- Theatrical release poster
- Directed by: T. Rajendar
- Written by: T. Rajendar
- Produced by: Usha Rajendar
- Starring: Saritha T. Rajendar Ganga Nalini
- Cinematography: Soman
- Edited by: R. Devarajan
- Music by: T. Rajendar
- Production company: Thanjai Cini Arts
- Release date: 4 March 1983;
- Running time: 141 minutes
- Country: India
- Language: Tamil

= Uyirullavarai Usha =

Uyirullavarai Usha is a 1983 Indian Tamil-language romantic action film written, directed and scored by T. Rajendar. The film stars Saritha, Rajendar, Ganga and Nalini. It is the debut for Rajendar and Nalini in leading roles.
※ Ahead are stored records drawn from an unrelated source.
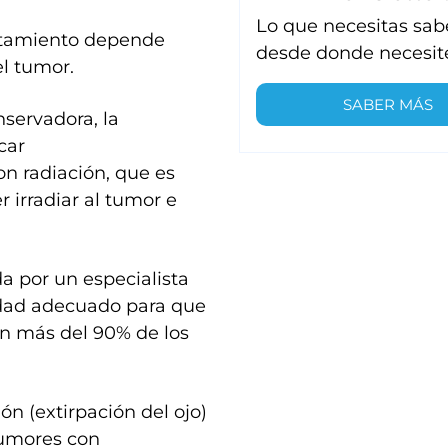
Lo que necesitas sab
tratamiento depende
desde donde necesit
el tumor.
SABER MÁS
nservadora, la
car
n radiación, que es
 irradiar al tumor e
 por un especialista
idad adecuado para que
 en más del 90% de los
.
ón (extirpación del ojo)
tumores con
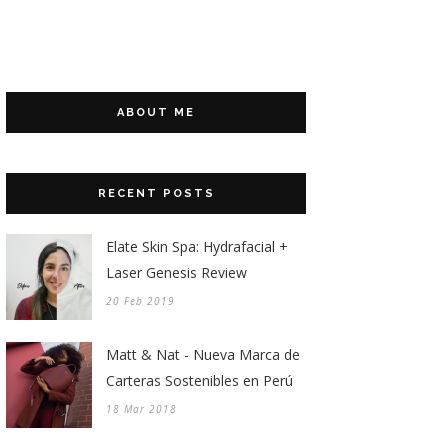
ABOUT ME
RECENT POSTS
Elate Skin Spa: Hydrafacial +
Laser Genesis Review
20 Feb 2019
Matt & Nat - Nueva Marca de
Carteras Sostenibles en Perú
18 Mar 2018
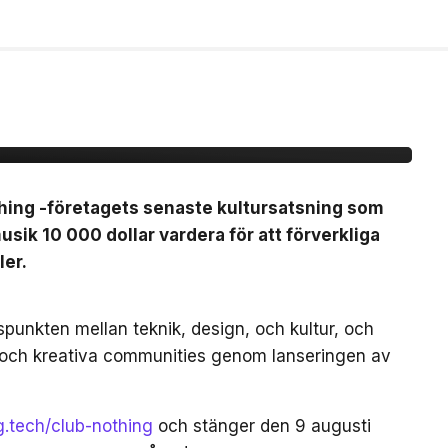
b Nothing -ansök om
vent för
thing -företagets senaste kultursatsning som
sik 10 000 dollar vardera för att förverkliga
ler.
gspunkten mellan teknik, design, och kultur, och
 och kreativa communities genom lanseringen av
ng.tech/club-nothing
och stänger den 9 augusti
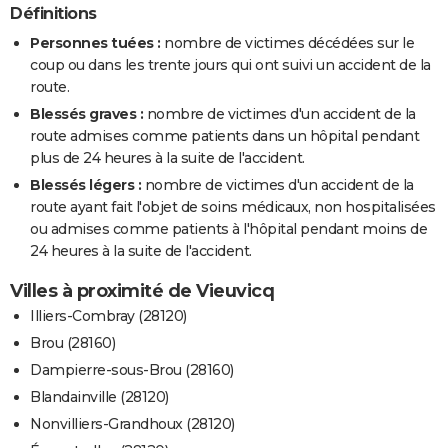
Définitions
Personnes tuées :
nombre de victimes décédées sur le
coup ou dans les trente jours qui ont suivi un accident de la
route.
Blessés graves :
nombre de victimes d'un accident de la
route admises comme patients dans un hôpital pendant
plus de 24 heures à la suite de l'accident.
Blessés légers :
nombre de victimes d'un accident de la
route ayant fait l'objet de soins médicaux, non hospitalisées
ou admises comme patients à l'hôpital pendant moins de
24 heures à la suite de l'accident.
Villes à proximité de Vieuvicq
Illiers-Combray (28120)
Brou (28160)
Dampierre-sous-Brou (28160)
Blandainville (28120)
Nonvilliers-Grandhoux (28120)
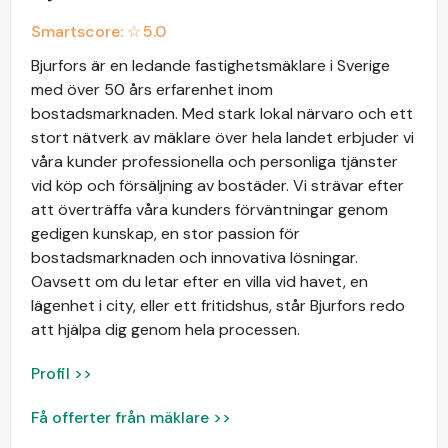
Smartscore: ☆
5.0
Bjurfors är en ledande fastighetsmäklare i Sverige
med över 50 års erfarenhet inom
bostadsmarknaden. Med stark lokal närvaro och ett
stort nätverk av mäklare över hela landet erbjuder vi
våra kunder professionella och personliga tjänster
vid köp och försäljning av bostäder. Vi strävar efter
att överträffa våra kunders förväntningar genom
gedigen kunskap, en stor passion för
bostadsmarknaden och innovativa lösningar.
Oavsett om du letar efter en villa vid havet, en
lägenhet i city, eller ett fritidshus, står Bjurfors redo
att hjälpa dig genom hela processen.
Profil >>
Få offerter från mäklare >>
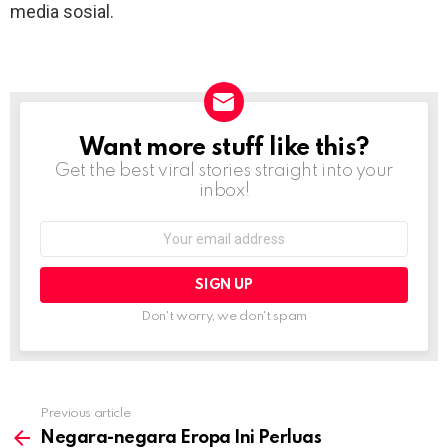
media sosial.
Want more stuff like this?
NEWSLETTER
Get the best viral stories straight into your
inbox!
Email
address:
Don't worry, we don't spam
Previous article
See
more
Negara-negara Eropa Ini Perluas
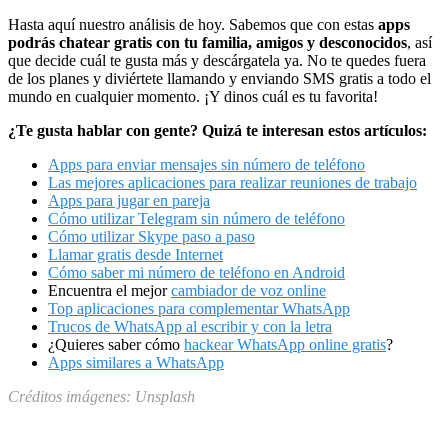
Hasta aquí nuestro análisis de hoy. Sabemos que con estas
apps
podrás chatear gratis con tu familia, amigos y desconocidos
, así
que decide cuál te gusta más y descárgatela ya. No te quedes fuera
de los planes y diviértete llamando y enviando SMS gratis a todo el
mundo en cualquier momento. ¡Y dinos cuál es tu favorita!
¿Te gusta hablar con gente? Quizá te interesan estos artículos:
Apps para enviar mensajes sin número de teléfono
Las mejores aplicaciones para realizar reuniones de trabajo
Apps para jugar en pareja
Cómo utilizar Telegram sin número de teléfono
Cómo utilizar Skype paso a paso
Llamar gratis desde Internet
Cómo saber mi número de teléfono en Android
Encuentra el mejor
cambiador de voz online
Top aplicaciones para complementar WhatsApp
Trucos de WhatsApp al escribir y con la letra
¿Quieres saber cómo
hackear WhatsApp online gratis
?
Apps similares a WhatsApp
Créditos imágenes: Unsplash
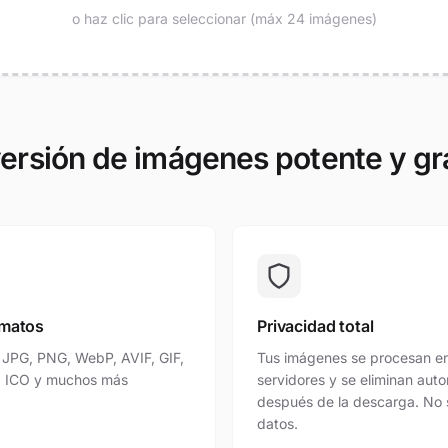
o haz clic para seleccionar (máx 24 imágenes)
ersión de imágenes potente y gra
rmatos
Privacidad total
 JPG, PNG, WebP, AVIF, GIF,
Tus imágenes se procesan en
, ICO y muchos más
servidores y se eliminan au
después de la descarga. No 
datos.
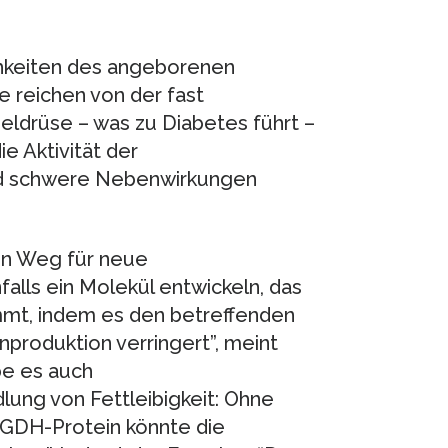
keiten des angeborenen
e reichen von der fast
eldrüse – was zu Diabetes führt –
e Aktivität der
nd schwere Nebenwirkungen
en Weg für neue
lls ein Molekül entwickeln, das
mt, indem es den betreffenden
nproduktion verringert”, meint
be es auch
ung von Fettleibigkeit: Ohne
s GDH-Protein könnte die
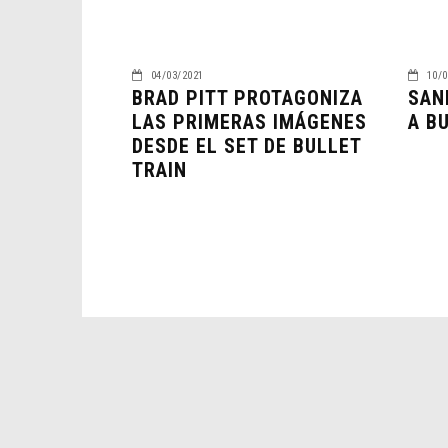
04/03/2021
10/0
BRAD PITT PROTAGONIZA
SAN
LAS PRIMERAS IMÁGENES
A B
DESDE EL SET DE BULLET
TRAIN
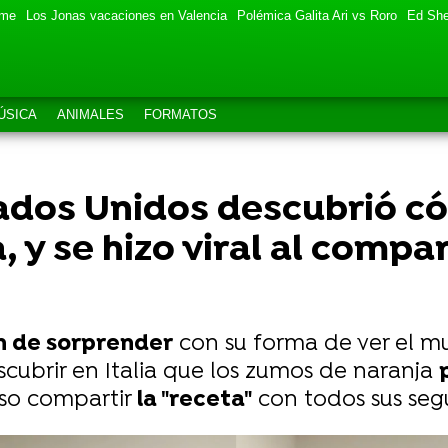
eme
Los Jonas vacaciones en Valencia
Polémica Galita Ari vs Roro
Ed She
ÚSICA
ANIMALES
FORMATOS
tados Unidos descubrió c
y se hizo viral al compart
n de sorprender
con su forma de ver el m
scubrir en Italia que los zumos de naranja
so compartir
la "receta"
con todos sus seg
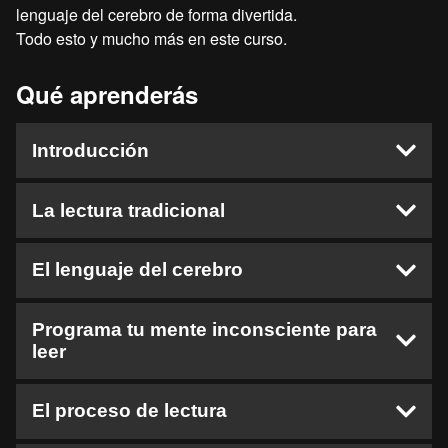
lenguaje del cerebro de forma divertida.
Todo esto y mucho más en este curso.
Qué aprenderás
Introducción
Portada Presentación
La lectura tradicional
Introducción
Porqué leer rápido
La lectura tradicional
El lenguaje del cerebro
Estructura del Curso
Qué es la Lectura
Velocidad de Lectura
Golpes de Vista
Bienvenida
Programa tu mente inconsciente para
Ejercicio de Lectura 1
leer
Vicios de Lectura
Datos del Cerebro
Cómo Medir la Velocidad de la Lectura 1
Reducir los Golpes de Vista
El Lenguaje del Cerebro
Cómo Medir la Velocidad de la Lectura 2
Ejercicio Campo visual
Introducción
El proceso de lectura
Ejercicio Imágenes Internas
Ejercicio de Lectura 2
Omisiones
Qué es la mente Inconsciente
Ejercicio de Lectura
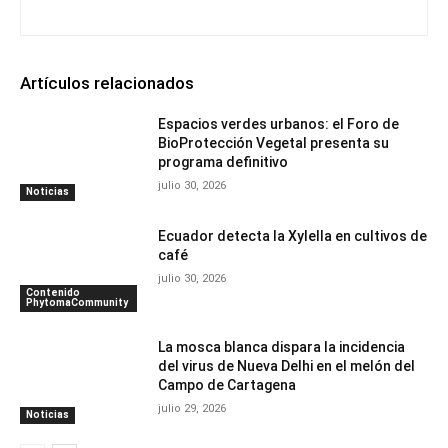
Artículos relacionados
Espacios verdes urbanos: el Foro de
BioProtección Vegetal presenta su
programa definitivo
julio 30, 2026
Noticias
Ecuador detecta la Xylella en cultivos de
café
julio 30, 2026
Contenido
PhytomaCommunity
La mosca blanca dispara la incidencia
del virus de Nueva Delhi en el melón del
Campo de Cartagena
julio 29, 2026
Noticias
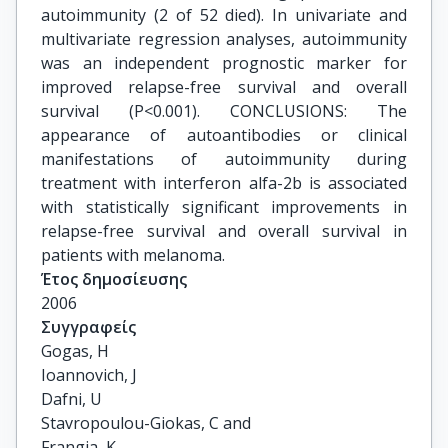
autoimmunity (2 of 52 died). In univariate and
multivariate regression analyses, autoimmunity
was an independent prognostic marker for
improved relapse-free survival and overall
survival (P<0.001). CONCLUSIONS: The
appearance of autoantibodies or clinical
manifestations of autoimmunity during
treatment with interferon alfa-2b is associated
with statistically significant improvements in
relapse-free survival and overall survival in
patients with melanoma.
Έτος δημοσίευσης
2006
Συγγραφείς
Gogas, H

Ioannovich, J

Dafni, U

Stavropoulou-Giokas, C and

Frangia, K
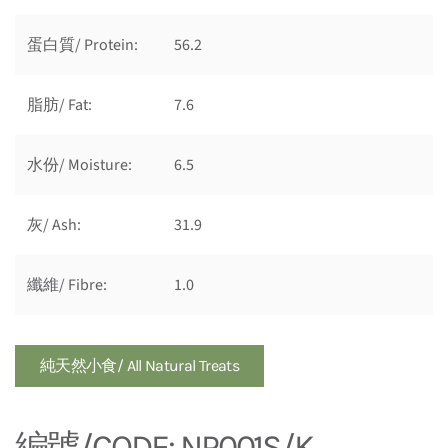
蛋白質/ Protein:
56.2
脂肪/ Fat:
7.6
水份/ Moisture:
6.5
灰/ Ash:
31.9
纖維/ Fibre:
1.0
純天然小食/ All Natural Treats
編號/CODE: NP001S/K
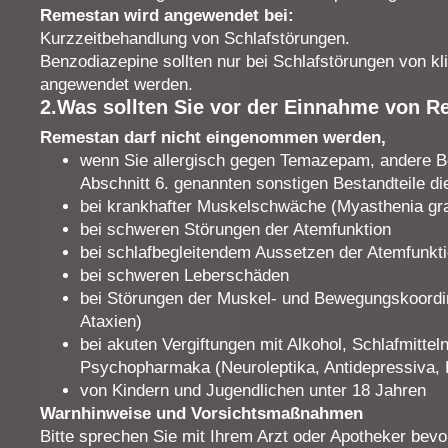
Remestan wird angewendet bei:
Kurzzeitbehandlung von Schlafstörungen.
Benzodiazepine sollten nur bei Schlafstörungen von 
angewendet werden.
2.Was sollten Sie vor der Einnahme von 
Remestan darf nicht eingenommen werden,
wenn Sie allergisch gegen Temazepam, andere Be
Abschnitt 6. genannten sonstigen Bestandteile di
bei krankhafter Muskelschwäche (Myasthenia gra
bei schweren Störungen der Atemfunktion
bei schlafbegleitendem Aussetzen der Atemfunkt
bei schweren Leberschäden
bei Störungen der Muskel- und Bewegungskoordin
Ataxien)
bei akuten Vergiftungen mit Alkohol, Schlafmitte
Psychopharmaka (Neuroleptika, Antidepressiva, 
von Kindern und Jugendlichen unter 18 Jahren
Warnhinweise und Vorsichtsmaßnahmen
Bitte sprechen Sie mit Ihrem Arzt oder Apotheker be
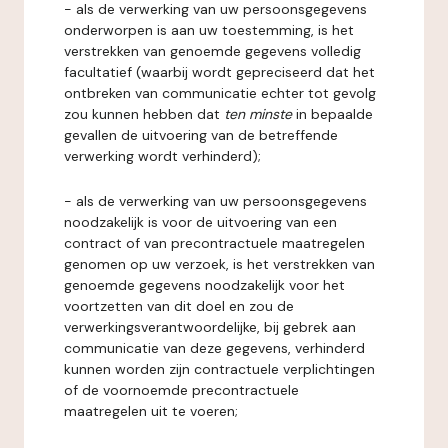
- als de verwerking van uw persoonsgegevens
onderworpen is aan uw toestemming, is het
verstrekken van genoemde gegevens volledig
facultatief (waarbij wordt gepreciseerd dat het
ontbreken van communicatie echter tot gevolg
zou kunnen hebben dat
ten minste
in bepaalde
gevallen de uitvoering van de betreffende
verwerking wordt verhinderd);
- als de verwerking van uw persoonsgegevens
noodzakelijk is voor de uitvoering van een
contract of van precontractuele maatregelen
genomen op uw verzoek, is het verstrekken van
genoemde gegevens noodzakelijk voor het
voortzetten van dit doel en zou de
verwerkingsverantwoordelijke, bij gebrek aan
communicatie van deze gegevens, verhinderd
kunnen worden zijn contractuele verplichtingen
of de voornoemde precontractuele
maatregelen uit te voeren;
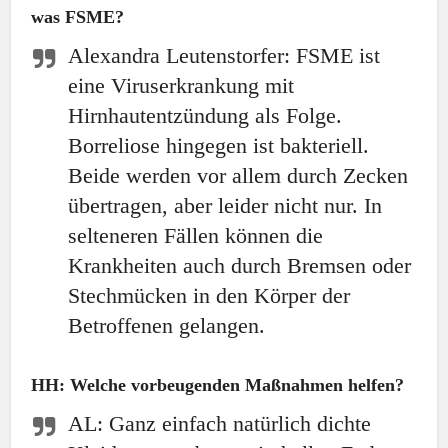
was FSME?
Alexandra Leutenstorfer: FSME ist
eine Viruserkrankung mit
Hirnhautentzündung als Folge.
Borreliose hingegen ist bakteriell.
Beide werden vor allem durch Zecken
übertragen, aber leider nicht nur. In
selteneren Fällen können die
Krankheiten auch durch Bremsen oder
Stechmücken in den Körper der
Betroffenen gelangen.
HH: Welche vorbeugenden Maßnahmen helfen?
AL: Ganz einfach natürlich dichte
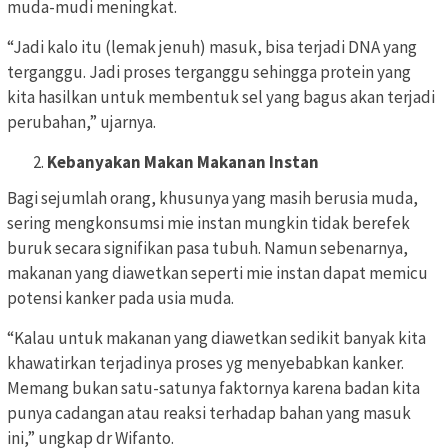
muda-mudi meningkat.
“Jadi kalo itu (lemak jenuh) masuk, bisa terjadi DNA yang
terganggu. Jadi proses terganggu sehingga protein yang
kita hasilkan untuk membentuk sel yang bagus akan terjadi
perubahan,” ujarnya.
Kebanyakan Makan Makanan Instan
Bagi sejumlah orang, khusunya yang masih berusia muda,
sering mengkonsumsi mie instan mungkin tidak berefek
buruk secara signifikan pasa tubuh. Namun sebenarnya,
makanan yang diawetkan seperti mie instan dapat memicu
potensi kanker pada usia muda.
“Kalau untuk makanan yang diawetkan sedikit banyak kita
khawatirkan terjadinya proses yg menyebabkan kanker.
Memang bukan satu-satunya faktornya karena badan kita
punya cadangan atau reaksi terhadap bahan yang masuk
ini,” ungkap dr Wifanto.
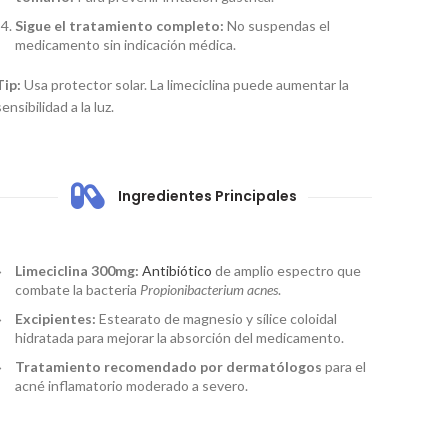
Sigue el tratamiento completo:
No suspendas el
medicamento sin indicación médica.
Tip:
Usa protector solar. La limeciclina puede aumentar la
sensibilidad a la luz.
Ingredientes Principales
Limeciclina 300mg:
Antibiótico
de amplio espectro que
combate la bacteria
Propionibacterium acnes
.
Excipientes:
Estearato de magnesio y sílice coloidal
hidratada para mejorar la absorción del medicamento.
Tratamiento recomendado por dermatólogos
para el
acné inflamatorio moderado a severo.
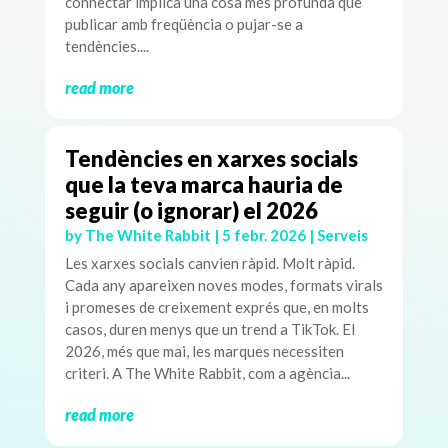
connectar implica una cosa més profunda que
publicar amb freqüència o pujar-se a
tendències....
read more
Tendències en xarxes socials
que la teva marca hauria de
seguir (o ignorar) el 2026
by
The White Rabbit
|
5 febr. 2026
|
Serveis
Les xarxes socials canvien ràpid. Molt ràpid.
Cada any apareixen noves modes, formats virals
i promeses de creixement exprés que, en molts
casos, duren menys que un trend a TikTok. El
2026, més que mai, les marques necessiten
criteri. A The White Rabbit, com a agència...
read more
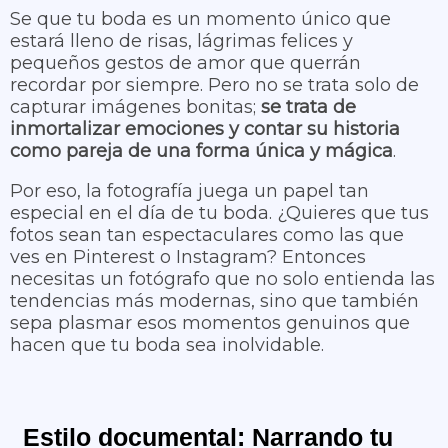
Se que tu boda es un momento único que
estará lleno de risas, lágrimas felices y
pequeños gestos de amor que querrán
recordar por siempre. Pero no se trata solo de
capturar imágenes bonitas;
se trata de
inmortalizar emociones y contar su historia
como pareja de una forma única y mágica
.
Por eso, la fotografía juega un papel tan
especial en el día de tu boda. ¿Quieres que tus
fotos sean tan espectaculares como las que
ves en Pinterest o Instagram? Entonces
necesitas un fotógrafo que no solo entienda las
tendencias más modernas, sino que también
sepa plasmar esos momentos genuinos que
hacen que tu boda sea inolvidable.
Estilo documental: Narrando tu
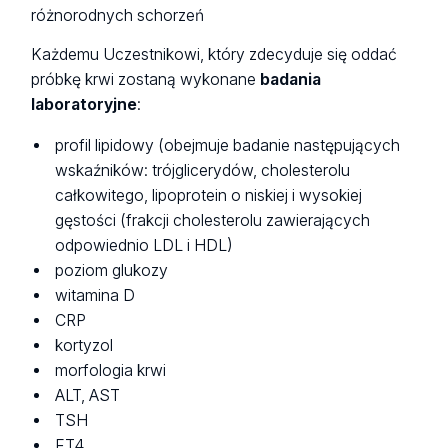
różnorodnych schorzeń
Każdemu Uczestnikowi, który zdecyduje się oddać
próbkę krwi zostaną wykonane
badania
laboratoryjne
:
profil lipidowy (obejmuje badanie następujących
wskaźników: trójglicerydów, cholesterolu
całkowitego, lipoprotein o niskiej i wysokiej
gęstości (frakcji cholesterolu zawierających
odpowiednio LDL i HDL)
poziom glukozy
witamina D
CRP
kortyzol
morfologia krwi
ALT, AST
TSH
FT4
The film was released on 4 March 1983 and became a success. It was remade in Kannada as Premigala Saval (1984) and in Hindi as Aag Aur Shola (1986), and dubbed in Telugu as Prema Sagaram.

== Production ==
The film was originally titled Chain Jayapal, but was later retitled Uyirullavari Usha, paying homage to T. Rajendar's then wife Usha. The lead role was originally offered to Rajinikanth, who decided not to do the role, resulting in Rajendar debuting as lead actor. The film also marked the acting debut of Nalini as lead actress. Rajendar decided to cast Ganga in another leading role, at a time when other producers were reluctant to cast him in their films. The songs "Indiralogathu Sundari" and "Mogam Vandhu" were shot at Karpagam Studios.

== Soundtrack ==
The music was composed by T. Rajendar who also wrote the lyrics. The song "Vaigai Karai Katre" was written by Rajendar to convey his grief when briefly separated from Usha, who went abroad for a dance event. The title references the Vaigai River, and Usha's Madurai roots. For the dubbed Telugu version Prema Sagaram, all lyrics were written by Rajasri. The song "Indiralogathu Sundari" was later sampled by Flying Lotus for "GNG BNG" from the album Los Angeles (2008).

- Tamil

| Song | Singers | Length |
|---|---|---|
| "Adi Ennadi" | Malaysia Vasudevan | 04:35 |
| "Unnaithane" | Kalayanam, S. Janaki | 05:56 |
| "Mogam Vanthu" | S. P. Balasubrahmanyam, S. Janaki | 04:43 |
| "Indiralogathu Sundari" | S. P. Balasubrahmanyam, B.S. Sasireka | 04:43 |
| "Kat Adippom" | S. P. Balasubrahmanyam | 04:22 |
| "Vaigai Karai Katre" | K. J. Yesudas | 04:44 |
| "Ithayamathai Kovil Enren" | T. M. Soundararajan | 04:10 |

- Telugu version

| Song | Singers | Length |
|---|---|---|
| "Banthade Bangaaru" | S. P. Balasubrahmanyam | 04:38 |
| "Chakkanaina O Chirugali" | S. P. Balasubrahmanyam | 04:31 |
| "Naamam Pettu Naamam" | S. P. Balasubrahmanyam | 03:53 |
| "Nee Thalape Maikam" | S. P. Balasubrahmanyam | 05:47 |
| "Neelo Naalo" | S. P. Balasubrahmanyam, S. Janaki | 04:46 |
| "Andhalolike Sundari" | S. P. Balasubrahmanyam, S. P. Sailaja | 04:27 |
| "Hrudayamane Kovelalo" | Madhavapeddi Ramesh | 04:40 |

== Release and reception ==
Uyirullavarai Usha was released on 4 March 1983. Rajendar struggled to find a distributor for the film, with the trade blaming him of "going back to the M.G.R. era". Despite these criticisms, the film became successful at the box office. Ananda Vikatan said the film's plus points were its songs and score. Thiraignani of Kalki criticised the film for having a Oru Thalai Ragam (1980) hangover.

== Re-release ==
The film was re-released on 13 February 2026, having been delayed from September 2025.